Jack Garnett describes the wonder of a 3-week scientific expedition to the Arctic collecting samples for his ‘ENVISION’ PhD research into the impact of human-made pollutants in this remote region.
I had tried to get fieldwork from the start of my PhD, but getting into the Arctic to collect samples is incredibly difficult, especially for a young scientist at the beginning of his career without many contacts. But I was extremely lucky. My supervisor knew a guy, who knew a guy, who offered me an opportunity to join him on an expedition he was leading. But then, less than a week before departure, it was cancelled due to a mechanical problem with the ship. My first and possibly last chance to go to see the Arctic for myself had suddenly disappeared into a giant chasm. Gone. I was gutted!

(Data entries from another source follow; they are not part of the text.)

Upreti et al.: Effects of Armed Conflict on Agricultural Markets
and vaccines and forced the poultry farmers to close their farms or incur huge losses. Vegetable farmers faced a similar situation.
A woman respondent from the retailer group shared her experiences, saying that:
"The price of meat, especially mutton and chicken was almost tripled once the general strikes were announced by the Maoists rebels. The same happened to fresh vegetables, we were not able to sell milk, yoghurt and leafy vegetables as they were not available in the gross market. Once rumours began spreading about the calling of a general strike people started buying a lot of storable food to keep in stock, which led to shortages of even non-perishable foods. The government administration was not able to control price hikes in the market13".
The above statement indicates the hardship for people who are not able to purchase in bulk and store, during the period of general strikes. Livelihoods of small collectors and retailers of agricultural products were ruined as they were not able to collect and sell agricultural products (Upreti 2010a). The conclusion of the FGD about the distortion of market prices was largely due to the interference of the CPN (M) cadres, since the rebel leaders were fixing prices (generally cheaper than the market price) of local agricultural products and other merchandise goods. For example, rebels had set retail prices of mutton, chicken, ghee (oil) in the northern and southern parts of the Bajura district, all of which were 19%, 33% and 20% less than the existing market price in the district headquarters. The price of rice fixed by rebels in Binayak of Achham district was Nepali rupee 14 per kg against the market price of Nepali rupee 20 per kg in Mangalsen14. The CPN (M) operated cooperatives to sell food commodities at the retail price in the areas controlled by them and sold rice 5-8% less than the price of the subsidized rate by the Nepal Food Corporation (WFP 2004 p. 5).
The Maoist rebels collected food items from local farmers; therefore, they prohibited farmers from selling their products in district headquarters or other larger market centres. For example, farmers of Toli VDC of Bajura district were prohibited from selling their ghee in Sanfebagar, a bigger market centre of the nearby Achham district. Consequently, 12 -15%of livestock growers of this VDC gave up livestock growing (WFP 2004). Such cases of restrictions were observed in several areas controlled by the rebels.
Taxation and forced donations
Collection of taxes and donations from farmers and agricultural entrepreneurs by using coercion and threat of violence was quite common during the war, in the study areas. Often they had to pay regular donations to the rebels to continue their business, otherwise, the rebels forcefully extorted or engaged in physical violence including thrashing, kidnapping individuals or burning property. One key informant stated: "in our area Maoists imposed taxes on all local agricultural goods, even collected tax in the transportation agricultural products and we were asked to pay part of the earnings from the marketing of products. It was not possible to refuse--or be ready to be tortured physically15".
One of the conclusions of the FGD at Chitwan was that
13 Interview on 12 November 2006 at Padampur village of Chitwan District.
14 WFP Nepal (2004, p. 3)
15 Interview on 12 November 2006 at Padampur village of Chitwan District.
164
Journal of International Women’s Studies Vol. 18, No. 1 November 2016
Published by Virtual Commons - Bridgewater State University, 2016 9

Then suddenly, I got another email from the same guy: “Jack, one empty spot showed up on the forthcoming KPH cruise 5-25 August. Interested?”. That was in 3 days. It was going to be a journey from hell. After 17 hours of travelling, through 4 airports in 3 different countries, I was there just in time.
A magnificent monster
My home for the next three weeks was a brand-new icebreaker, the ‘RV Kronprins Haakon’, one of the newest and most advanced research vessels in operation.
It is enormous, a thing of beauty and an engineering masterpiece. At 100m long, it is longer than the statue of liberty is tall, with 5 monster cranes for lifting heavy equipment, a massive A-frame at the stern (rear) for trawling samples from the bottom of the ocean and a huge golf ball-like object on the top deck for its global positioning system. I headed up the steep aluminium gangway and was greeted by one of the crew, handed my electronic key card and was directed to cabin number 456.

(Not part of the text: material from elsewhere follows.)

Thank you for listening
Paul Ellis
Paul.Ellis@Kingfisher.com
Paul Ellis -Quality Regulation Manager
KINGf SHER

During our first evening onboard, the air was still, and the skies were clear. The sun never stooped behind the horizon. Layers of high mountains surrounded us and were lit up in a glorious blend of golden yellow and chocolate hues. Glaciers in all directions licked the water edges as we exited the fjord and steamed West of Svalbard into the Greenland Sea.
Chemicals in the Arctic – why it matters
The expedition was part of the Nansen Legacy and Changing Arctic Ocean programme, international projects which aim to understand human-related impacts in the Arctic environment. Using the KPH, scientists hope to peel back the lid of the ocean surface to explore what lies beneath. The group of generous, amusing and motivated scientists came from many different countries with different areas of interest. One key focus is the presence of man-made chemicals in this remote environment. But why do chemical contaminants matter in such distant regions?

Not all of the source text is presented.